*Exercise details:* From the listing below, reproduce word for word the part that opens with the line containing "Наша школьная жизнь" and closes with the line containing "samma plats som"; reproduce nothing else.

*Input:*
::::::::::
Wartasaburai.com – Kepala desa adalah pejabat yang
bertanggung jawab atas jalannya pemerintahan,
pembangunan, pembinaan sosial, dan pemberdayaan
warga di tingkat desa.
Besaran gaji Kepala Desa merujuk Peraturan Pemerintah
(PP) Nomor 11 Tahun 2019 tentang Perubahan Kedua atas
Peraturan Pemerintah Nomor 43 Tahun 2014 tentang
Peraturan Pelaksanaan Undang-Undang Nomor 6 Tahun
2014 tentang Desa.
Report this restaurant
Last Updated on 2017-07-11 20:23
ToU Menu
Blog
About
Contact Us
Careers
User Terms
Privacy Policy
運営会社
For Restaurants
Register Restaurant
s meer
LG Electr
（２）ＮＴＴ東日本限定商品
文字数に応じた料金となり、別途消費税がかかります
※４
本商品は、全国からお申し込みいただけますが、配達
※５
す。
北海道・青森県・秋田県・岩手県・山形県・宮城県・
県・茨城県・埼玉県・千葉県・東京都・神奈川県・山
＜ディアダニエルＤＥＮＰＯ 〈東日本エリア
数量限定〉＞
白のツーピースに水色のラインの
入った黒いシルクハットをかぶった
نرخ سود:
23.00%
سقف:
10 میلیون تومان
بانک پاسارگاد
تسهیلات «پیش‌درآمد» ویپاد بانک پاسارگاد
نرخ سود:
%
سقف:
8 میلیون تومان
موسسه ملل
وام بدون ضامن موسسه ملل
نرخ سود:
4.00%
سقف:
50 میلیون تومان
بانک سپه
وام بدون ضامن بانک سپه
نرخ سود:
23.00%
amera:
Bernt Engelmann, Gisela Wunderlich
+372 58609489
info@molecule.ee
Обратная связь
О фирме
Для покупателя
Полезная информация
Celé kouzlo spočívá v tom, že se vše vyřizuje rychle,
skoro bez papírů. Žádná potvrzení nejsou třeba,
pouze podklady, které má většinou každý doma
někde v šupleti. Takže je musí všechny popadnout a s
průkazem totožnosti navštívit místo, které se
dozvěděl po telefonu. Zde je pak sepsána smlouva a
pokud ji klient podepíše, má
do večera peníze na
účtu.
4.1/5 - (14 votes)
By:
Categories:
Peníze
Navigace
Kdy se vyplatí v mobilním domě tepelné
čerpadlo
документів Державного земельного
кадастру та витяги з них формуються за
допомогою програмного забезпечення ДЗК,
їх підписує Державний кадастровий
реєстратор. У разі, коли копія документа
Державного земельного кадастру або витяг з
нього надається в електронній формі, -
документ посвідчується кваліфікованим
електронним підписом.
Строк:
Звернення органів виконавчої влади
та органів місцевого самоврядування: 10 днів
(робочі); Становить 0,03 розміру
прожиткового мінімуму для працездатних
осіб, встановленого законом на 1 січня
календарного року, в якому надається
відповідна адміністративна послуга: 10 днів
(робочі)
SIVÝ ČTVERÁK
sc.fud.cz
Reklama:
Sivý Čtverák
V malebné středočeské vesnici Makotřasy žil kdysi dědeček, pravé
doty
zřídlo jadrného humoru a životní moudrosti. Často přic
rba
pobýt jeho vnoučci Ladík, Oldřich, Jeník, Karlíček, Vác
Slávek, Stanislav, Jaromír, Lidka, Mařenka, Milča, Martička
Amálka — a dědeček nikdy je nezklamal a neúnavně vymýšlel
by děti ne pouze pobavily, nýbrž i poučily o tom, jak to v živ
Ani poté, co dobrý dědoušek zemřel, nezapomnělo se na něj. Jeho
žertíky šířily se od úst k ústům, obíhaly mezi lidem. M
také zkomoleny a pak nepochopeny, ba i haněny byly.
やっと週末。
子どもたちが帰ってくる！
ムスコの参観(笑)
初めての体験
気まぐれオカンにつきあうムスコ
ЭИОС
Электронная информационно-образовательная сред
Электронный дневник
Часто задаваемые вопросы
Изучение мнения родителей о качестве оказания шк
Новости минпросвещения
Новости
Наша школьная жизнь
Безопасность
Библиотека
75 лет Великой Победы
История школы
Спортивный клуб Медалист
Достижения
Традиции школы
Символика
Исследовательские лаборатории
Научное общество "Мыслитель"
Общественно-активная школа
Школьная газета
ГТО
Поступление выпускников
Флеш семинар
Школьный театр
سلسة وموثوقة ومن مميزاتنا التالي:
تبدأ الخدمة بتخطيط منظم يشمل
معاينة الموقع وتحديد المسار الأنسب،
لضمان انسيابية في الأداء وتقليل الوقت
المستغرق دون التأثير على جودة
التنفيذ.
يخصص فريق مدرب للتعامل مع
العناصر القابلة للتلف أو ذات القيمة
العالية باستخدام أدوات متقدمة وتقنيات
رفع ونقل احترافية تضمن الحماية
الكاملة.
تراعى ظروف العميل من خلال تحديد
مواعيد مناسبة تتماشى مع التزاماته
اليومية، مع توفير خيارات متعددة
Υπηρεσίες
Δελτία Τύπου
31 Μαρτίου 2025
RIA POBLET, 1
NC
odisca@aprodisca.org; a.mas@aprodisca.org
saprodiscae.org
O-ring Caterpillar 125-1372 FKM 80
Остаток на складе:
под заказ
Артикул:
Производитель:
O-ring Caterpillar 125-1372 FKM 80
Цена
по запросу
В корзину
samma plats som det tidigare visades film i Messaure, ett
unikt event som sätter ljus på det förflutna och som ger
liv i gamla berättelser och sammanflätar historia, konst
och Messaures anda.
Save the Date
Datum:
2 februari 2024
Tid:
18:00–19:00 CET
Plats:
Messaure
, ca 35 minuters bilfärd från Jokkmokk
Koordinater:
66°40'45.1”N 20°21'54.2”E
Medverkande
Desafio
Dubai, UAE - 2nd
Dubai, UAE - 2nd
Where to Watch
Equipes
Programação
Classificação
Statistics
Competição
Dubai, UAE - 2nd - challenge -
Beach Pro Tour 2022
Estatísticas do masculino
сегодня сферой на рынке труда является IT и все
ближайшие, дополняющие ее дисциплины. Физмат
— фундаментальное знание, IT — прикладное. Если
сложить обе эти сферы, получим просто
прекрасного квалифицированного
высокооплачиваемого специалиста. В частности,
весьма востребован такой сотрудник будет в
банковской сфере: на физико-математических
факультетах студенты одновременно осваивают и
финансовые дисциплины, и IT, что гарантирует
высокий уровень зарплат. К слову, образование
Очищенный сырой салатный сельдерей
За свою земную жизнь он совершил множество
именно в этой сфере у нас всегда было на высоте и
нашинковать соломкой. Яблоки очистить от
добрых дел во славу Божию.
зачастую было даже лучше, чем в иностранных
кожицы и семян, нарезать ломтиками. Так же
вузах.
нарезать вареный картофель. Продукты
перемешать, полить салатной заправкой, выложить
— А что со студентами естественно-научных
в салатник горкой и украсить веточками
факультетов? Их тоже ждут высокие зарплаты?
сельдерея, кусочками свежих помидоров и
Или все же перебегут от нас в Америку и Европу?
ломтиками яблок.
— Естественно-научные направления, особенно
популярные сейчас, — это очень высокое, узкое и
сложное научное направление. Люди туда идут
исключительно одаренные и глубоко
::::::::::
*Result of the task:*
Наша школьная жизнь
Безопасность
Библиотека
75 лет Великой Победы
История школы
Спортивный клуб Медалист
Достижения
Традиции школы
Символика
Исследовательские лаборатории
Научное общество "Мыслитель"
Общественно-активная школа
Школьная газета
ГТО
Поступление выпускников
Флеш семинар
Школьный театр
سلسة وموثوقة ومن مميزاتنا التالي:
تبدأ الخدمة بتخطيط منظم يشمل
معاينة الموقع وتحديد المسار الأنسب،
لضمان انسيابية في الأداء وتقليل الوقت
المستغرق دون التأثير على جودة
التنفيذ.
يخصص فريق مدرب للتعامل مع
العناصر القابلة للتلف أو ذات القيمة
العالية باستخدام أدوات متقدمة وتقنيات
رفع ونقل احترافية تضمن الحماية
الكاملة.
تراعى ظروف العميل من خلال تحديد
مواعيد مناسبة تتماشى مع التزاماته
اليومية، مع توفير خيارات متعددة
Υπηρεσίες
Δελτία Τύπου
31 Μαρτίου 2025
RIA POBLET, 1
NC
odisca@aprodisca.org; a.mas@aprodisca.org
saprodiscae.org
O-ring Caterpillar 125-1372 FKM 80
Остаток на складе:
под заказ
Артикул:
Производитель:
O-ring Caterpillar 125-1372 FKM 80
Цена
по запросу
В корзину
samma plats som det tidigare visades film i Messaure, ett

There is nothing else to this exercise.